How does a neuron learn?
The neuron’s goal is to adjust the weights based on lots of examples of inputs and outputs. So let’s say we show the neuron a thousand of examples of drawings of cats and drawings of not cats and for each of those examples we show what features are present and how strongly we are sure they are here. Bases on these thousand of images the neuron decides:
- which features are important and positive (for example every drawing of cat had a tail in it so the weight must be positive and large),
- which features are not important ( for example only a few drawings had 2 eyes, so the weight must be small),
- which features are important and negative (for example every drawing containing a horn has been in fact a drawing of a unicorn not a cat so the weight must be large and negative).
We will explain the math of learning in the next article, for now all we need to know is that the neuron learns the weights based on the inputs and the desired outputs.
As we said before our neuron can be an input of some other neuron. Also the input of our neuron can be an output of some other neuron.

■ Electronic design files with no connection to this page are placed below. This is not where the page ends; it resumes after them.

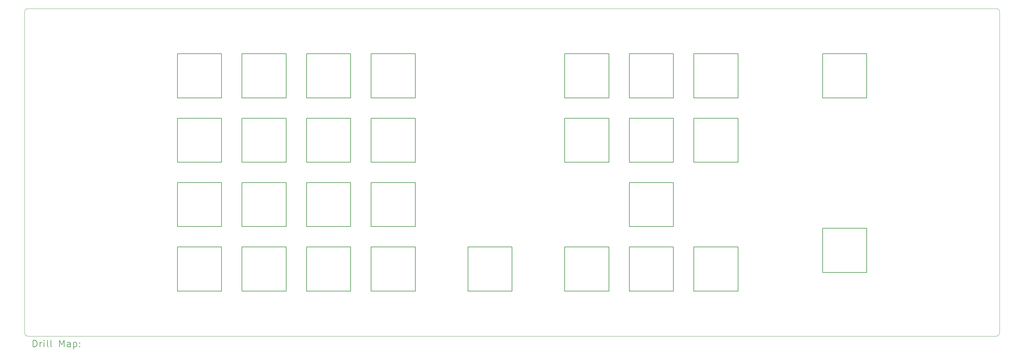
<source format=gbr>
%TF.GenerationSoftware,KiCad,Pcbnew,(6.0.7-1)-1*%
%TF.CreationDate,2022-09-15T21:48:14+02:00*%
%TF.ProjectId,yts-switchblade,7974732d-7377-4697-9463-68626c616465,rev?*%
%TF.SameCoordinates,Original*%
%TF.FileFunction,Drillmap*%
%TF.FilePolarity,Positive*%
%FSLAX45Y45*%
G04 Gerber Fmt 4.5, Leading zero omitted, Abs format (unit mm)*
G04 Created by KiCad (PCBNEW (6.0.7-1)-1) date 2022-09-15 21:48:14*
%MOMM*%
%LPD*%
G01*
G04 APERTURE LIST*
%ADD10C,0.100000*%
%ADD11C,0.150000*%
%ADD12C,0.200000*%
G04 APERTURE END LIST*
D10*
X31800000Y-3700000D02*
G75*
G03*
X31700000Y-3600000I-100000J0D01*
G01*
X31700000Y-13260000D02*
G75*
G03*
X31800000Y-13160000I0J100000D01*
G01*
X3100000Y-13160000D02*
G75*
G03*
X3200000Y-13260000I100000J0D01*
G01*
X3200000Y-3600000D02*
G75*
G03*
X3100000Y-3700000I0J-100000D01*
G01*
D11*
X20900000Y-6830000D02*
X22200000Y-6830000D01*
X22200000Y-6830000D02*
X22200000Y-8130000D01*
X22200000Y-8130000D02*
X20900000Y-8130000D01*
X20900000Y-8130000D02*
X20900000Y-6830000D01*
X26590000Y-4930000D02*
X27890000Y-4930000D01*
X27890000Y-4930000D02*
X27890000Y-6230000D01*
X27890000Y-6230000D02*
X26590000Y-6230000D01*
X26590000Y-6230000D02*
X26590000Y-4930000D01*
X26590000Y-10080000D02*
X27890000Y-10080000D01*
X27890000Y-10080000D02*
X27890000Y-11380000D01*
X27890000Y-11380000D02*
X26590000Y-11380000D01*
X26590000Y-11380000D02*
X26590000Y-10080000D01*
X11400000Y-6830000D02*
X12700000Y-6830000D01*
X12700000Y-6830000D02*
X12700000Y-8130000D01*
X12700000Y-8130000D02*
X11400000Y-8130000D01*
X11400000Y-8130000D02*
X11400000Y-6830000D01*
X19000000Y-10630000D02*
X20300000Y-10630000D01*
X20300000Y-10630000D02*
X20300000Y-11930000D01*
X20300000Y-11930000D02*
X19000000Y-11930000D01*
X19000000Y-11930000D02*
X19000000Y-10630000D01*
X22800000Y-4930000D02*
X24100000Y-4930000D01*
X24100000Y-4930000D02*
X24100000Y-6230000D01*
X24100000Y-6230000D02*
X22800000Y-6230000D01*
X22800000Y-6230000D02*
X22800000Y-4930000D01*
X7600000Y-4930000D02*
X8900000Y-4930000D01*
X8900000Y-4930000D02*
X8900000Y-6230000D01*
X8900000Y-6230000D02*
X7600000Y-6230000D01*
X7600000Y-6230000D02*
X7600000Y-4930000D01*
D10*
X31700000Y-3600000D02*
X3200000Y-3600000D01*
D11*
X20900000Y-4930000D02*
X22200000Y-4930000D01*
X22200000Y-4930000D02*
X22200000Y-6230000D01*
X22200000Y-6230000D02*
X20900000Y-6230000D01*
X20900000Y-6230000D02*
X20900000Y-4930000D01*
X19000000Y-6830000D02*
X20300000Y-6830000D01*
X20300000Y-6830000D02*
X20300000Y-8130000D01*
X20300000Y-8130000D02*
X19000000Y-8130000D01*
X19000000Y-8130000D02*
X19000000Y-6830000D01*
X13300000Y-6830000D02*
X14600000Y-6830000D01*
X14600000Y-6830000D02*
X14600000Y-8130000D01*
X14600000Y-8130000D02*
X13300000Y-8130000D01*
X13300000Y-8130000D02*
X13300000Y-6830000D01*
X20900000Y-8730000D02*
X22200000Y-8730000D01*
X22200000Y-8730000D02*
X22200000Y-10030000D01*
X22200000Y-10030000D02*
X20900000Y-10030000D01*
X20900000Y-10030000D02*
X20900000Y-8730000D01*
X19000000Y-4930000D02*
X20300000Y-4930000D01*
X20300000Y-4930000D02*
X20300000Y-6230000D01*
X20300000Y-6230000D02*
X19000000Y-6230000D01*
X19000000Y-6230000D02*
X19000000Y-4930000D01*
X11400000Y-8730000D02*
X12700000Y-8730000D01*
X12700000Y-8730000D02*
X12700000Y-10030000D01*
X12700000Y-10030000D02*
X11400000Y-10030000D01*
X11400000Y-10030000D02*
X11400000Y-8730000D01*
X7600000Y-10630000D02*
X8900000Y-10630000D01*
X8900000Y-10630000D02*
X8900000Y-11930000D01*
X8900000Y-11930000D02*
X7600000Y-11930000D01*
X7600000Y-11930000D02*
X7600000Y-10630000D01*
X9500000Y-6830000D02*
X10800000Y-6830000D01*
X10800000Y-6830000D02*
X10800000Y-8130000D01*
X10800000Y-8130000D02*
X9500000Y-8130000D01*
X9500000Y-8130000D02*
X9500000Y-6830000D01*
D10*
X3200000Y-13260000D02*
X31700000Y-13260000D01*
D11*
X7600000Y-6830000D02*
X8900000Y-6830000D01*
X8900000Y-6830000D02*
X8900000Y-8130000D01*
X8900000Y-8130000D02*
X7600000Y-8130000D01*
X7600000Y-8130000D02*
X7600000Y-6830000D01*
X22800000Y-10630000D02*
X24100000Y-10630000D01*
X24100000Y-10630000D02*
X24100000Y-11930000D01*
X24100000Y-11930000D02*
X22800000Y-11930000D01*
X22800000Y-11930000D02*
X22800000Y-10630000D01*
X13300000Y-8730000D02*
X14600000Y-8730000D01*
X14600000Y-8730000D02*
X14600000Y-10030000D01*
X14600000Y-10030000D02*
X13300000Y-10030000D01*
X13300000Y-10030000D02*
X13300000Y-8730000D01*
X13300000Y-10630000D02*
X14600000Y-10630000D01*
X14600000Y-10630000D02*
X14600000Y-11930000D01*
X14600000Y-11930000D02*
X13300000Y-11930000D01*
X13300000Y-11930000D02*
X13300000Y-10630000D01*
X11400000Y-4930000D02*
X12700000Y-4930000D01*
X12700000Y-4930000D02*
X12700000Y-6230000D01*
X12700000Y-6230000D02*
X11400000Y-6230000D01*
X11400000Y-6230000D02*
X11400000Y-4930000D01*
X7600000Y-8730000D02*
X8900000Y-8730000D01*
X8900000Y-8730000D02*
X8900000Y-10030000D01*
X8900000Y-10030000D02*
X7600000Y-10030000D01*
X7600000Y-10030000D02*
X7600000Y-8730000D01*
X11400000Y-10630000D02*
X12700000Y-10630000D01*
X12700000Y-10630000D02*
X12700000Y-11930000D01*
X12700000Y-11930000D02*
X11400000Y-11930000D01*
X11400000Y-11930000D02*
X11400000Y-10630000D01*
X20900000Y-10630000D02*
X22200000Y-10630000D01*
X22200000Y-10630000D02*
X22200000Y-11930000D01*
X22200000Y-11930000D02*
X20900000Y-11930000D01*
X20900000Y-11930000D02*
X20900000Y-10630000D01*
X22800000Y-6830000D02*
X24100000Y-6830000D01*
X24100000Y-6830000D02*
X24100000Y-8130000D01*
X24100000Y-8130000D02*
X22800000Y-8130000D01*
X22800000Y-8130000D02*
X22800000Y-6830000D01*
X16150000Y-10630000D02*
X17450000Y-10630000D01*
X17450000Y-10630000D02*
X17450000Y-11930000D01*
X17450000Y-11930000D02*
X16150000Y-11930000D01*
X16150000Y-11930000D02*
X16150000Y-10630000D01*
X13300000Y-4930000D02*
X14600000Y-4930000D01*
X14600000Y-4930000D02*
X14600000Y-6230000D01*
X14600000Y-6230000D02*
X13300000Y-6230000D01*
X13300000Y-6230000D02*
X13300000Y-4930000D01*
X9500000Y-10630000D02*
X10800000Y-10630000D01*
X10800000Y-10630000D02*
X10800000Y-11930000D01*
X10800000Y-11930000D02*
X9500000Y-11930000D01*
X9500000Y-11930000D02*
X9500000Y-10630000D01*
X9500000Y-4930000D02*
X10800000Y-4930000D01*
X10800000Y-4930000D02*
X10800000Y-6230000D01*
X10800000Y-6230000D02*
X9500000Y-6230000D01*
X9500000Y-6230000D02*
X9500000Y-4930000D01*
X9500000Y-8730000D02*
X10800000Y-8730000D01*
X10800000Y-8730000D02*
X10800000Y-10030000D01*
X10800000Y-10030000D02*
X9500000Y-10030000D01*
X9500000Y-10030000D02*
X9500000Y-8730000D01*
D10*
X3100000Y-3700000D02*
X3100000Y-13160000D01*
X31800000Y-13160000D02*
X31800000Y-3700000D01*
D12*
X3352619Y-13575476D02*
X3352619Y-13375476D01*
X3400238Y-13375476D01*
X3428809Y-13385000D01*
X3447857Y-13404048D01*
X3457381Y-13423095D01*
X3466905Y-13461190D01*
X3466905Y-13489762D01*
X3457381Y-13527857D01*
X3447857Y-13546905D01*
X3428809Y-13565952D01*
X3400238Y-13575476D01*
X3352619Y-13575476D01*
X3552619Y-13575476D02*
X3552619Y-13442143D01*
X3552619Y-13480238D02*
X3562143Y-13461190D01*
X3571667Y-13451667D01*
X3590714Y-13442143D01*
X3609762Y-13442143D01*
X3676428Y-13575476D02*
X3676428Y-13442143D01*
X3676428Y-13375476D02*
X3666905Y-13385000D01*
X3676428Y-13394524D01*
X3685952Y-13385000D01*
X3676428Y-13375476D01*
X3676428Y-13394524D01*
X3800238Y-13575476D02*
X3781190Y-13565952D01*
X3771667Y-13546905D01*
X3771667Y-13375476D01*
X3905000Y-13575476D02*
X3885952Y-13565952D01*
X3876428Y-13546905D01*
X3876428Y-13375476D01*
X4133571Y-13575476D02*
X4133571Y-13375476D01*
X4200238Y-13518333D01*
X4266905Y-13375476D01*
X4266905Y-13575476D01*
X4447857Y-13575476D02*
X4447857Y-13470714D01*
X4438333Y-13451667D01*
X4419286Y-13442143D01*
X4381190Y-13442143D01*
X4362143Y-13451667D01*
X4447857Y-13565952D02*
X4428810Y-13575476D01*
X4381190Y-13575476D01*
X4362143Y-13565952D01*
X4352619Y-13546905D01*
X4352619Y-13527857D01*
X4362143Y-13508809D01*
X4381190Y-13499286D01*
X4428810Y-13499286D01*
X4447857Y-13489762D01*
X4543095Y-13442143D02*
X4543095Y-13642143D01*
X4543095Y-13451667D02*
X4562143Y-13442143D01*
X4600238Y-13442143D01*
X4619286Y-13451667D01*
X4628810Y-13461190D01*
X4638333Y-13480238D01*
X4638333Y-13537381D01*
X4628810Y-13556428D01*
X4619286Y-13565952D01*
X4600238Y-13575476D01*
X4562143Y-13575476D01*
X4543095Y-13565952D01*
X4724048Y-13556428D02*
X4733571Y-13565952D01*
X4724048Y-13575476D01*
X4714524Y-13565952D01*
X4724048Y-13556428D01*
X4724048Y-13575476D01*
X4724048Y-13451667D02*
X4733571Y-13461190D01*
X4724048Y-13470714D01*
X4714524Y-13461190D01*
X4724048Y-13451667D01*
X4724048Y-13470714D01*
M02*

</source>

For example we want to predict if there are features like horns, legs, etc. based on the pixels of the photo and then based on the fact that it is a drawing of a cat we want to predict what types of animals the kid likes.

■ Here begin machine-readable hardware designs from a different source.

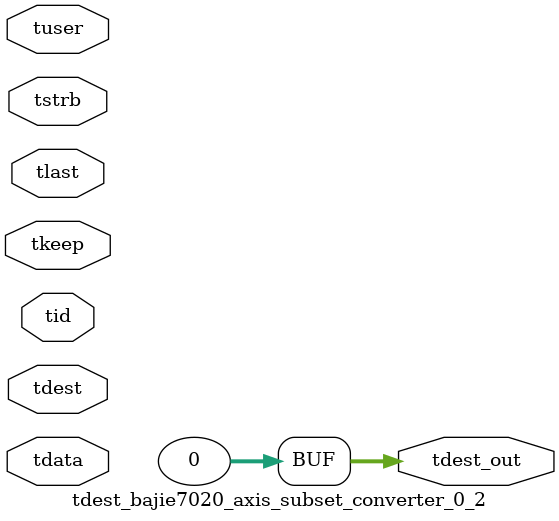
<source format=v>


`timescale 1ps/1ps

module tdest_bajie7020_axis_subset_converter_0_2 #
(
parameter C_S_AXIS_TDATA_WIDTH = 32,
parameter C_S_AXIS_TUSER_WIDTH = 0,
parameter C_S_AXIS_TID_WIDTH   = 0,
parameter C_S_AXIS_TDEST_WIDTH = 0,
parameter C_M_AXIS_TDEST_WIDTH = 32
)
(
input  [(C_S_AXIS_TDATA_WIDTH == 0 ? 1 : C_S_AXIS_TDATA_WIDTH)-1:0     ] tdata,
input  [(C_S_AXIS_TUSER_WIDTH == 0 ? 1 : C_S_AXIS_TUSER_WIDTH)-1:0     ] tuser,
input  [(C_S_AXIS_TID_WIDTH   == 0 ? 1 : C_S_AXIS_TID_WIDTH)-1:0       ] tid,
input  [(C_S_AXIS_TDEST_WIDTH == 0 ? 1 : C_S_AXIS_TDEST_WIDTH)-1:0     ] tdest,
input  [(C_S_AXIS_TDATA_WIDTH/8)-1:0 ] tkeep,
input  [(C_S_AXIS_TDATA_WIDTH/8)-1:0 ] tstrb,
input                                                                    tlast,
output [C_M_AXIS_TDEST_WIDTH-1:0] tdest_out
);

assign tdest_out = {1'b0};

endmodule


</source>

For that the activation function is especially useful because now we have normalized the output of all the neurons, so they can serve as inputs in the next layer of the network.
Note that usually the output of each neuron is not connected to a single neuron from the next layer but to many if not all the neurons. This is because of the fact that the information which the neuron predicted can be useful for many other neurons, so why wouldn’t we want to use it?
The black box
In this example we showed that the neuron decides if the image contains a cat based on specific features. In real life we usually don’t know which features have been used to predict the final output. In our example we stated that this is not a cat based on the features like a horn. But in real life the neural network can choose features like pixels in certain position and the process them through many, many classifications that we don’t know nothing about and based on that predict the the final output. This is called the black box approach because we only see the input and output not all the computations done in the middle. Because of that the layers that are between the input and output layers are called the hidden layers.
So what is a neural network?
I think we are ready for the final definition of the neural network.
Neural network is a set of neurons organized in layers. Each neuron is a mathematical operation that takes it’s input, multiplies it by it’s weights and then passes the sum through the activation function to the other neurons. Neural network is learning how to classify an input through adjusting it’s weights based on previous examples.